Não existe "definitivamente" para um louco. Sequer posso dizer que tenho experimentado a insanidade. Afinal, que diagnóstico fodido seria este dado por um louco?

quarta-feira, 29 de maio de 2013

Chuva

Poucas são as coisas mais bucólicas que a chuva.

Observá-la.

E não sem sentido fictício como esta narração.

Percebê-la, com a pele, com o nariz, os olhos e escutar a belíssima música que de longe as nuvens preparam...

A dança entre vento e chuva, chuva e vento imita movimentos de dedos tentaculares invisíveis que massageiam a terra já tão desgastada e tensa.
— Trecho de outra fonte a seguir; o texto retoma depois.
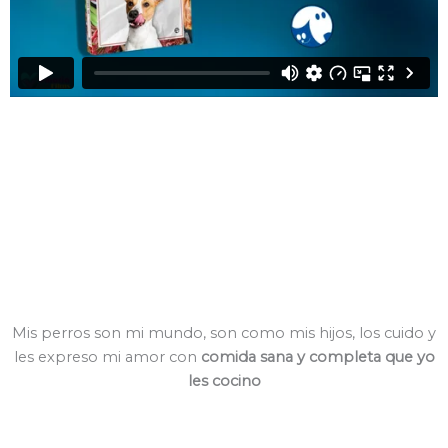
Mis perros son mi mundo, son como mis hijos, los cuido y
les expreso mi amor con
comida sana y completa que yo
les cocino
Sua voz é suave, coletiva, ressonante de grande amplitude e de presença ainda maior. São micros e milhares de gotículas que a uma velocidade tal, teima em quase se encontrar e por vezes se encontrar no solo com outras milhares e micro gotículas que repousam ao mesmo tempo.

Não de modo tranquilo. Elas se espatifam e se espalham em outros tantos pedaços.

No conjunto, escorrem e tocam os galhos...

Seu brilho relâmpago do céu marcam sua passagem, iluminando seus segundos em segundos de sua espetacular performance!

O cheiro, penetrante, a brisa suave e úmida que refresca os lábios e fecham os olhos que podem em também um só conjunto apreciá-la.

Observar: seu som, seu cheiro, seu toque, sua sensação e seu preenchimento.

Como que abastecendo micro e milhares de células que se alimentam de milhares e micro partículas de água.

Sacia-me. Respiro-te.

Que delícia de chuva!

Seu horizonte. Suas formas. Suas cores. Suas pequenas distorções de feixes de luz.